I remembered Karen Holloway telling me about Chinese workshops replicating fine Venetian glassware.

I said, “But surely Weidermeyer checked the provenance of the paintings before he accepted them as collateral.”

“Surely, if one can produce a credible Picasso, one can produce credible bills of sale and other evidence of provenance. Weidermeyer told the court that he depended on Chin’s expertise. But Chin testified that he never counseled Weidermeyer about either value or authenticity. If there was fraud, it was committed by a national leader who is now dead, and not he.”

“How much money are we talking about?”

A little shrug as he picked up hot pads and opened the oven door.

“The arms purchases in total? Billions. The collection, if it were genuine, would represent only an earnest money deposit in the neighborhood of, at most, half a billion dollars.”

“Dear God.”

While Jean-Paul busied himself arranging chicken and green beans on plates, I leaned against the counter, lost in thought.

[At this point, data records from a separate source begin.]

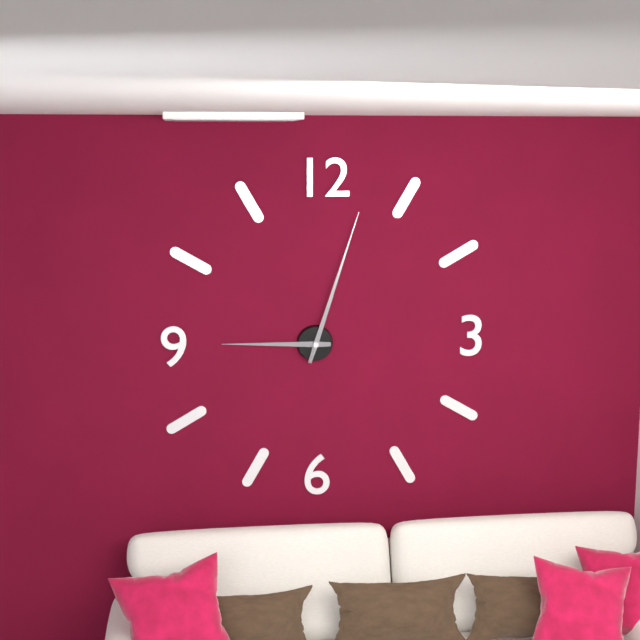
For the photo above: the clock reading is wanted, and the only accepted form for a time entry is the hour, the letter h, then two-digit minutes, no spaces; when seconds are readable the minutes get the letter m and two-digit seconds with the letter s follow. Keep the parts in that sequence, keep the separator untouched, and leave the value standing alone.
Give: 9h03
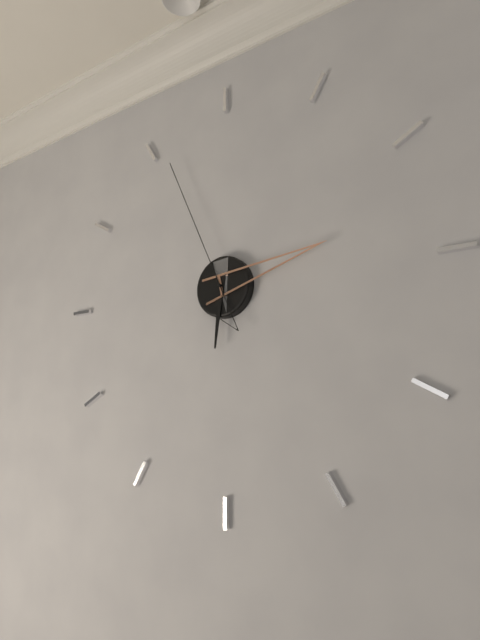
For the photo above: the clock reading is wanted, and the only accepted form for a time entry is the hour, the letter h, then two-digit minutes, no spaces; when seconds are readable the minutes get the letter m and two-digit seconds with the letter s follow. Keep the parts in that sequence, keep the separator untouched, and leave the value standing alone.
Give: 6h13m56s
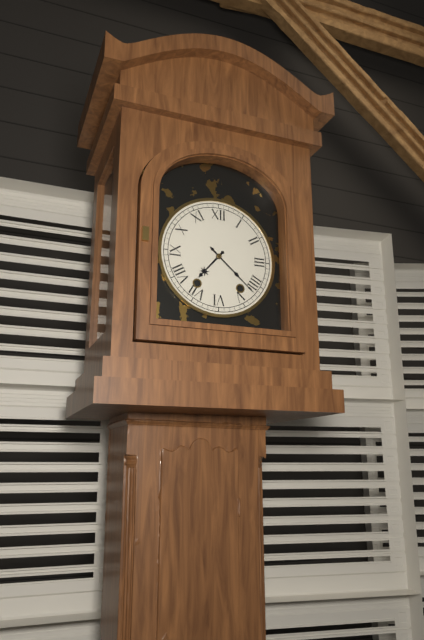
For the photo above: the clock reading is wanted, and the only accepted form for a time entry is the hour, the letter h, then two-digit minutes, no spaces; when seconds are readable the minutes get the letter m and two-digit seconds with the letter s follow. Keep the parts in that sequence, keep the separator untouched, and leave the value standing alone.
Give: 7h22
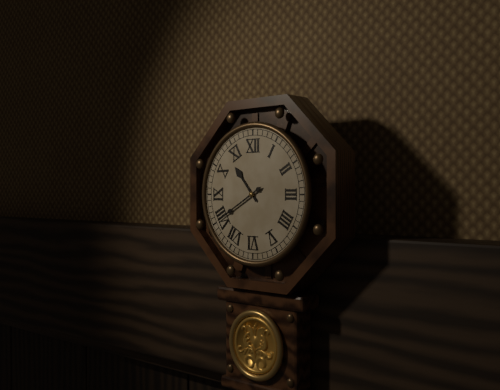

At about the same time that Weidermeyer’s financial ordeal began to unfold in the courts, Park Holloway and his old friend Hiram Chin had a falling out, Holloway resigned from Congress, went home and drove himself and his problematic son off a mountain road and into a ravine.

Some details were still missing, such as Holloway’s possible role in negotiating the arms deal using Chin’s fakes as collateral, or in bringing his two friends together, or his knowledge of the nature of the fraud the collection represented. But it didn’t take a lot of imagination to find grounds for murder lurking in the corners. They had played a dangerous high-stakes game, and lost.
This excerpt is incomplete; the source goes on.